The center, which is located just a block north of the existing LF clinic at Hospital Saint Croix, provides a new and important service to those individuals whose lives have been forever changed by LF. The center will offer courses in vocations such as sewing, tailoring, floral skills, and catering, in order to provide life skills and improve self-esteem among those plagued with the dreaded disease which results in incurable swelling of the lower extremities. The center will be managed by a recent addition to the Notre Dame Haiti Program’s Leogane-area team, Martha Desir, a nurse with a background in psychosocial work.
After a local pastor, chosen by the patients, invited the presence of God into the building and blessed the activity, Earl Carter, managing director for the Haiti Program, extended the greetings of program founder Rev. Thomas Streit, C.S.C. Although Father Streit was unable to be in Haiti for the dedication, Carter articulated what is the realization of yet another of Father Streit’s visions for the program that has become his life’s calling – specifically, to provide a “full package” to LF patients.

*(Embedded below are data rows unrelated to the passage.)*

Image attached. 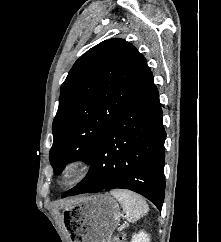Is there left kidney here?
<instances>
[{"label": "left kidney", "instance_id": "obj_1", "mask_svg": "<svg viewBox=\"0 0 221 242\" xmlns=\"http://www.w3.org/2000/svg\"><path fill=\"white\" fill-rule=\"evenodd\" d=\"M131 242H150L148 235L144 231H140L138 234L132 236Z\"/></svg>", "mask_w": 221, "mask_h": 242}]
</instances>
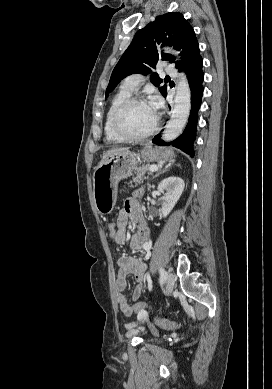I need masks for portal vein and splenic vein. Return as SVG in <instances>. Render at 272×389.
Returning a JSON list of instances; mask_svg holds the SVG:
<instances>
[{
	"mask_svg": "<svg viewBox=\"0 0 272 389\" xmlns=\"http://www.w3.org/2000/svg\"><path fill=\"white\" fill-rule=\"evenodd\" d=\"M151 172H155L158 170V166L157 165H151L150 169H149Z\"/></svg>",
	"mask_w": 272,
	"mask_h": 389,
	"instance_id": "obj_1",
	"label": "portal vein and splenic vein"
}]
</instances>
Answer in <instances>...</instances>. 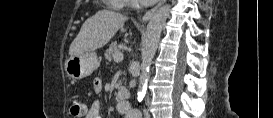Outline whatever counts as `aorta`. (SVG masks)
Here are the masks:
<instances>
[{
    "label": "aorta",
    "mask_w": 273,
    "mask_h": 118,
    "mask_svg": "<svg viewBox=\"0 0 273 118\" xmlns=\"http://www.w3.org/2000/svg\"><path fill=\"white\" fill-rule=\"evenodd\" d=\"M171 6L169 4L160 7L151 17L146 33L142 42V63H141V75L140 85L137 93L138 101H141L145 95L147 89V82L149 78V70L152 64L154 55L156 53L160 35L164 24L169 16Z\"/></svg>",
    "instance_id": "aorta-1"
}]
</instances>
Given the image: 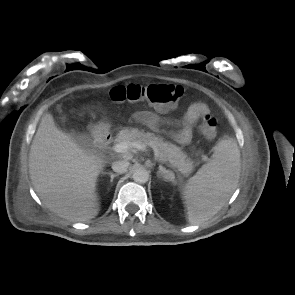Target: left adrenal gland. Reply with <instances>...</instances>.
Here are the masks:
<instances>
[{"mask_svg":"<svg viewBox=\"0 0 295 295\" xmlns=\"http://www.w3.org/2000/svg\"><path fill=\"white\" fill-rule=\"evenodd\" d=\"M171 171L166 170L162 165H159V171L157 172V177L163 179L164 181H170Z\"/></svg>","mask_w":295,"mask_h":295,"instance_id":"a2214340","label":"left adrenal gland"}]
</instances>
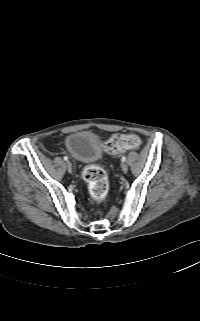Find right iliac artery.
I'll return each instance as SVG.
<instances>
[{"mask_svg": "<svg viewBox=\"0 0 200 321\" xmlns=\"http://www.w3.org/2000/svg\"><path fill=\"white\" fill-rule=\"evenodd\" d=\"M64 160L67 161V160H68V157H67V156H64Z\"/></svg>", "mask_w": 200, "mask_h": 321, "instance_id": "right-iliac-artery-1", "label": "right iliac artery"}]
</instances>
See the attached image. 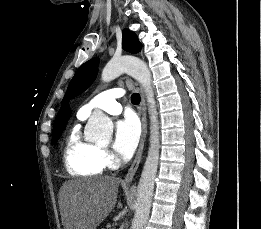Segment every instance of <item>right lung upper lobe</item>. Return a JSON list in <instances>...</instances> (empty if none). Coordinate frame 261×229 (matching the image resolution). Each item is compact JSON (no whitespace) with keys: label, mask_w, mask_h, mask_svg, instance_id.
<instances>
[{"label":"right lung upper lobe","mask_w":261,"mask_h":229,"mask_svg":"<svg viewBox=\"0 0 261 229\" xmlns=\"http://www.w3.org/2000/svg\"><path fill=\"white\" fill-rule=\"evenodd\" d=\"M70 116V108L69 104L65 103L59 110L54 125H61V124H66L67 120L69 119Z\"/></svg>","instance_id":"1"}]
</instances>
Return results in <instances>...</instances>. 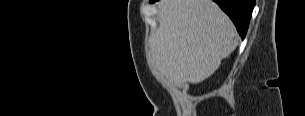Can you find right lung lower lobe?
I'll list each match as a JSON object with an SVG mask.
<instances>
[{
    "mask_svg": "<svg viewBox=\"0 0 305 116\" xmlns=\"http://www.w3.org/2000/svg\"><path fill=\"white\" fill-rule=\"evenodd\" d=\"M157 0H151L154 2ZM231 18L242 39L245 38L255 0H214Z\"/></svg>",
    "mask_w": 305,
    "mask_h": 116,
    "instance_id": "1",
    "label": "right lung lower lobe"
}]
</instances>
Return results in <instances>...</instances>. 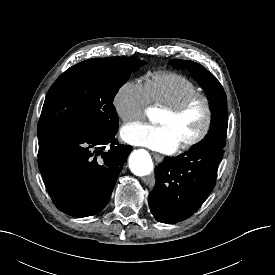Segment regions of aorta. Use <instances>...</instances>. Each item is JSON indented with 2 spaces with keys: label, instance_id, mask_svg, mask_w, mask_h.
Instances as JSON below:
<instances>
[{
  "label": "aorta",
  "instance_id": "aorta-1",
  "mask_svg": "<svg viewBox=\"0 0 275 275\" xmlns=\"http://www.w3.org/2000/svg\"><path fill=\"white\" fill-rule=\"evenodd\" d=\"M147 115L151 120H157L159 111L150 108ZM129 167L131 171L138 176H146L153 171V162L150 155L144 150H136L129 157Z\"/></svg>",
  "mask_w": 275,
  "mask_h": 275
}]
</instances>
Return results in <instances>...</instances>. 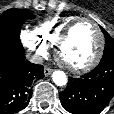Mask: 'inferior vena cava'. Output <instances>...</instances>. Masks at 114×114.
Wrapping results in <instances>:
<instances>
[{
	"mask_svg": "<svg viewBox=\"0 0 114 114\" xmlns=\"http://www.w3.org/2000/svg\"><path fill=\"white\" fill-rule=\"evenodd\" d=\"M28 61L35 63V64H42L44 59L38 54H27Z\"/></svg>",
	"mask_w": 114,
	"mask_h": 114,
	"instance_id": "obj_1",
	"label": "inferior vena cava"
}]
</instances>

"The vocational training center is a key part of the spiritual, intellectual and socio-economic life areas that we aspire to enhance among those afflicted with LF. It's a gift that, thanks to the grace of God and the generosity of the Notre Dame family, we are able to offer those whose lives have been forever changed by LF, mostly notably, the women of Leogane that are present here today. Within this facility, we aspire to provide you training that will allow you to start a small business that will benefit you, your families, and your community,” Carter stated.
Jean Marc Brissau, country director of the Notre Dame Haiti Program, emphasized the shortage of technicians in various fields in Leogane and noted that with the opening of the training center, there is no further reason for excuses. “There will no longer be a reason for anyone to say I do not have a job, or I have no technical training, because I am a victim of LF,” Brissau said. He further stated that his dream for LF patients is to see that one day, they can become independent and live completely off what they have learned as a result of skills acquired at the vocational training center.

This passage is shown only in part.